Facebook on Wednesday ran its first public beta test of Hotline — a web-based Q&A platform that seems like it was dreamed up as the platform’s answer to the current voice chat app craze.
More specifically, Hotline is designed to function as a sort of love child between Instagram Live and Clubhouse, TechCrunch reports: Creators will address an audience of users, who will then be able to respond by asking questions with either text or audio. Unlike Clubhouse — which is strictly an audio-only platform — Hotline users will have the option to turn their cameras on during events, adding a visual element to an otherwise voice-dominated experience.
Hotline is currently being developed by Facebook’s NPE Team, which handles experimental app development within the company, and is being led by Eric Hazzard, who created the positivity-focused Q&A app tbh that Facebook acquired before pivoting Hotline.

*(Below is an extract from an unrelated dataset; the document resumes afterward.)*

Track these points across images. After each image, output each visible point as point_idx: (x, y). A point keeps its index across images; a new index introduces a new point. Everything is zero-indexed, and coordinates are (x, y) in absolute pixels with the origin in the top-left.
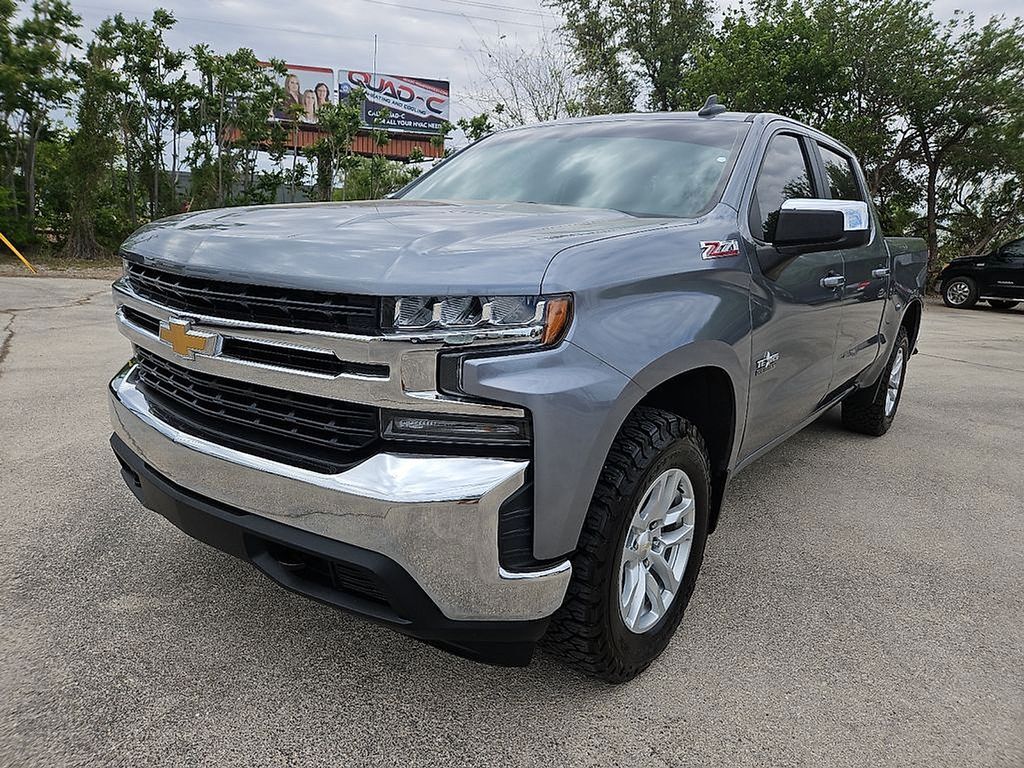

A public livestream of the app’s functionality on Wednesday was led by real estate investor Nick Huber, who spoke about industrial real estate as a second income stream — which should give you a pretty good idea about exactly what type of “creators” Hotline will be attempting to net once it’s live. Close observers of the stream will have noticed that Hotline’s interface closely resembles Clubhouse’s, in that the speaker’s icon is situated atop or astride an “audience,” which is populated by listeners whose profiles appear below the livestream (on the desktop version, the audience is off to the side).
Where the app differs from Clubhouse is in its functionality for “audience” members, who will see the questions they ask appear in a list at the top of the stream which other users can then choose to upvote or downvote. The creator will also have the option to pull listeners onto the “stage” area to join them in a back and forth, which will be something closer to Zoom in nature than its audio-only forebears.
In a statement on Wednesday, Facebook declined to offer specific details about a launch date for Hotline, but said that developers have been encouraged to see how new multimedia features and formats “continue to help people connect and build community.”
“With Hotline, we’re hoping to understand how interactive, live multimedia Q&As can help people learn from experts in areas like professional skills, just as it helps those experts build their businesses,” a Facebook spokesperson said.
Editor’s Note: Release dates within this article are based in the U.S., but will be updated with local Australian dates as soon as we know more.